I would like to contribute to this thread an algorithm that I have developed myself:
It is based on the principle of dispersion: if a new datapoint is a given x number of standard deviations away from some moving mean, the algorithm signals (also called z-score). The algorithm is very robust because it constructs a separate moving mean and deviation, such that signals do not corrupt the threshold. Future signals are therefore identified with approximately the same accuracy, regardless of the amount of previous signals. The algorithm takes 3 inputs: lag = the lag of the moving window, threshold = the z-score at which the algorithm signals and influence = the influence (between 0 and 1) of new signals on the mean and standard deviation. For example, a lag of 5 will use the last 5 observations to smooth the data. A threshold of 3.5 will signal if a datapoint is 3.5 standard deviations away from the moving mean. And an influence of 0.5 gives signals half of the influence that normal datapoints have. Likewise, an influence of 0 ignores signals completely for recalculating the new threshold: an influence of 0 is therefore the most robust option.
It works as follows:
Pseudocode
# Let y be a vector of timeseries data of at least length lag+2
# Let mean() be a function that calculates the mean
# Let std() be a function that calculates the standard deviaton
# Let absolute() be the absolute value function
# Settings (the ones below are examples: choose what is best for your data)

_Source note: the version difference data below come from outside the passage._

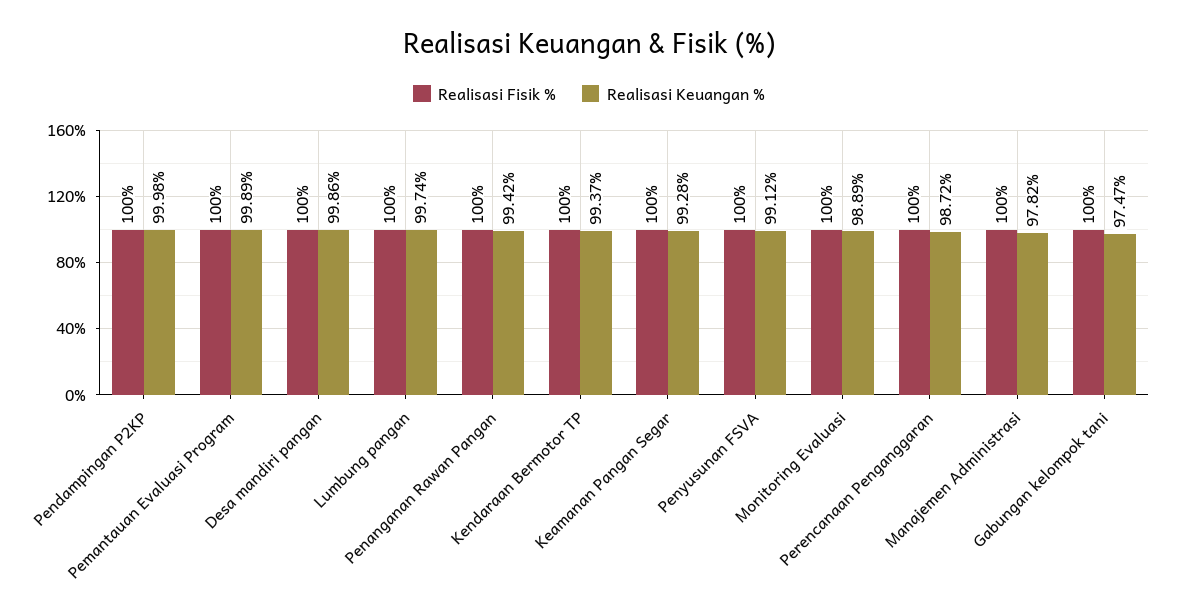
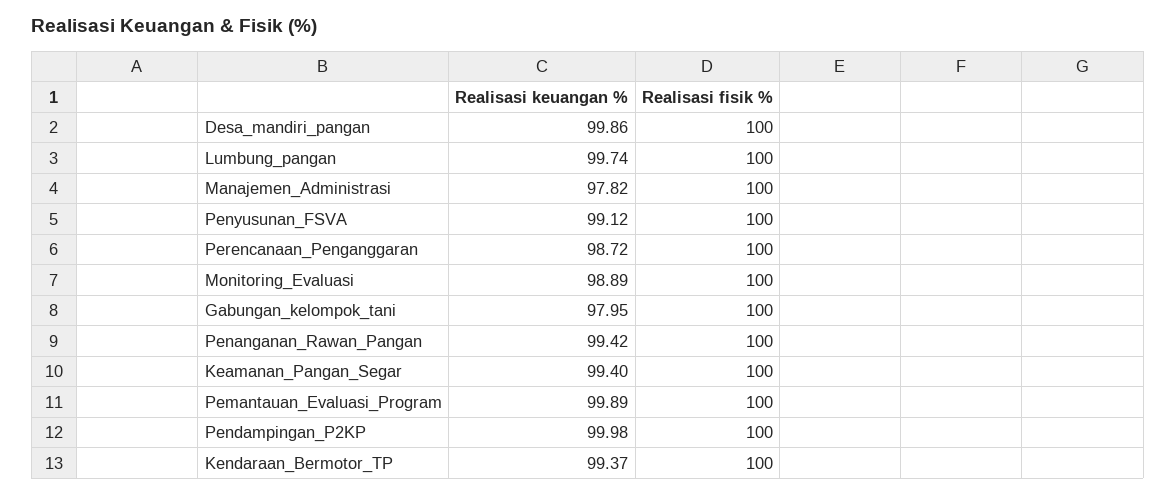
  {
    "Realisasi Fisik %": {
      "Pendampingan P2KP": 100,
      "Pemantauan Evaluasi Program": 100,
      "Desa mandiri pangan": 100,
      "Lumbung pangan": 100,
      "Penanganan Rawan Pangan": 100,
      "Kendaraan Bermotor TP": 100,
      "Keamanan Pangan Segar": 100,
      "Penyusunan FSVA": 100,
      "Monitoring Evaluasi": 100,
      "Perencanaan Penganggaran": 100,
      "Manajemen Administrasi": 100,
      "Gabungan kelompok tani": 100
    },
    "Realisasi Keuangan %": {
      "Pendampingan P2KP": 99.98,
      "Pemantauan Evaluasi Program": 99.89,
      "Desa mandiri pangan": 99.86,
      "Lumbung pangan": 99.74,
      "Penanganan Rawan Pangan": 99.42,
      "Kendaraan Bermotor TP": 99.37,
-     "Keamanan Pangan Segar": 99.28,
+     "Keamanan Pangan Segar": 99.4,
      "Penyusunan FSVA": 99.12,
      "Monitoring Evaluasi": 98.89,
      "Perencanaan Penganggaran": 98.72,
      "Manajemen Administrasi": 97.82,
-     "Gabungan kelompok tani": 97.47
+     "Gabungan kelompok tani": 97.95
    }
  }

set lag to 5; # lag 5 for the smoothing functions
set threshold to 3.5; # 3.5 standard deviations for signal
set influence to 0.5; # between 0 and 1, where 1 is normal influence, 0.5 is half
# Initialise variables
set signals to vector 0,...,0 of length of y; # Initialise signal results
set filteredY to y(1,...,lag) # Initialise filtered series
set avgFilter to null; # Initialise average filter
set stdFilter to null; # Initialise std. filter
set avgFilter(lag) to mean(y(1,...,lag)); # Initialise first value
set stdFilter(lag) to std(y(1,...,lag)); # Initialise first value
for i=lag+1,...,t do
if absolute(y(i) - avgFilter(i-1)) > threshold*stdFilter(i-1) then
if y(i) > avgFilter(i-1)
set signals(i) to +1; # Positive signal
else
set signals(i) to -1; # Negative signal
end
# Adjust the filters
set filteredY(i) to influence*y(i) + (1-influence)*filteredY(i-1);
set avgFilter(i) to mean(filteredY(i-lag,i),lag);
set stdFilter(i) to std(filteredY(i-lag,i),lag);
else
set signals(i) to 0; # No signal
# Adjust the filters
set filteredY(i) to y(i);
set avgFilter(i) to mean(filteredY(i-lag,i),lag);
set stdFilter(i) to std(filteredY(i-lag,i),lag);
end
end
Demo
> For more information, see original answer
This method is basically from David Marr's book "Vision"
Gaussian blur your signal with the expected width of your peaks.
this gets rid of noise spikes and your phase data is undamaged.
Then edge detect (LOG will do)
Then your edges were the edges of features (like peaks).
look between edges for peaks, sort peaks by size, and you're done.
I have used variations on this and they work very well.
I think you want to cross-correlate your signal with an expected, exemplar signal. But, it has been such a long time since I studied signal processing and even then I didn't take much notice.
I don't know very much about instrumentation, so this might be totally impractical, but then again it might be a helpful different direction. If you know how the readings can fail, and there is a certain interval between peaks given such failures, why not do gradient descent at each interval. If the descent brings you back to an area you've searched before, you can abandon it. Depending upon the shape of the sampled surface, this also might help you find peaks faster than search.
Is there a qualitative difference between the desired peak and the unwanted second peak? If both peaks are "sharp" -- i.e. short in time duration -- when looking at the signal in the frequency domain (by doing FFT) you'll get energy at most bands. But if the "good" peak reliably has energy present at frequencies not existing in the "bad" peak, or vice versa, you may be able to automatically differentiate them that way.
You could apply some Standard Deviation to your logic and take notice of peaks over x%.